People shouldn't be so fast to reject God. I can't say I blame some of those who've left the hyper-conservative communities, but the evidence is still all around us that God is real.

reasonablefaith.com

godandscience.org

Pen Guin
Pen Guin

NatGeo channel has a much better series about kids in the MO area that quite the Amish and a former Amish that helps them adjust to life in the outside world.

maco
maco

And "Breaking Amish" doesn't only have Amish kids on it anyway. Some of those on the show are Mennonites like him.

formerlyjamesm
formerlyjamesm

I have seen a few episodes of that series and I very much agree with you. In fact, that series was probably a subconscious reference as to my impression that the TLC thing is trash.

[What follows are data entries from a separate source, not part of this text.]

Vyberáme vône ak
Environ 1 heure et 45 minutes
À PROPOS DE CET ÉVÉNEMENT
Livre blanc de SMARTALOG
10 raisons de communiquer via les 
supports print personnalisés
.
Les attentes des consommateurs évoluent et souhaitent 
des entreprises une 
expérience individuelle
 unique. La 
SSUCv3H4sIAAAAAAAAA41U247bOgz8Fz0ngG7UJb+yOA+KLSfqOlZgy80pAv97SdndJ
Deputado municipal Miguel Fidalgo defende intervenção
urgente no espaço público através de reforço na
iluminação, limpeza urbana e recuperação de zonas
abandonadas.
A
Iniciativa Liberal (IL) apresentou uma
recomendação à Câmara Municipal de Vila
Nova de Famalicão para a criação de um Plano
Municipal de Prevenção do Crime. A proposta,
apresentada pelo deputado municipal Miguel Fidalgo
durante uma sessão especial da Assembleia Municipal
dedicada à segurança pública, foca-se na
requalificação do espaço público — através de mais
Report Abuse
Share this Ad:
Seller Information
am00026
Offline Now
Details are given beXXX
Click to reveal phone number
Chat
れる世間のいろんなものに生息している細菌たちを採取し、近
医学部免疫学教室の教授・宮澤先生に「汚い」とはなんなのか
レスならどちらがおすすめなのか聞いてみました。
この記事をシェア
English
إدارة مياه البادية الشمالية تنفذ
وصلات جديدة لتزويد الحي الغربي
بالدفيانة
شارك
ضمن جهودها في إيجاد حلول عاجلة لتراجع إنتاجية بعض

Also, once on vacation in Mexico I met a Mennonite couple also on vacation who owned a big farm in Mexico, and I learned some of the differences. It seemed to me that the Mennonite religion is basically similar, personal and reserved, but not as dismissive of modern technology. The wife only spoke German, and the language, high and low was also fascinating.

Another interesting thing is that they were modestly prosperous and had 8 kids back at their farm. I asked who took care of the kids when they were gone, and they said they mostly took care of themselves, but everybody in their community helped.

Avatib
Avatib

like Kelly said I am amazed that some one able to earn $7016 in 1 month on the network. have you seen this(Click on menu Home)

arcinva
arcinva

I only have two things to say (and I'm not upset or anything, just want to make sure people understand). 

First, is that the article incorrectly stated "Older Mennonite".  The term is actually Old Order Mennonite. 

Second, is that there is a reason they are referred to as Old Order and that's because they are a small minority of Mennonites that chose to keep the old traditions alive as the broader community continued growing into modern times.

Most Mennonites are completely average and you couldn't tell them from a Baptist or a Catholic just by looking at them.  They dress the same, speak the same, are in no way isolated from the wider world.  They get higher educations and watch tv.  The church I attend alone has at least four doctors, an accountant, someone that owns a tech company, and a law professor.  The former pastor was even a lawyer before he went to seminary.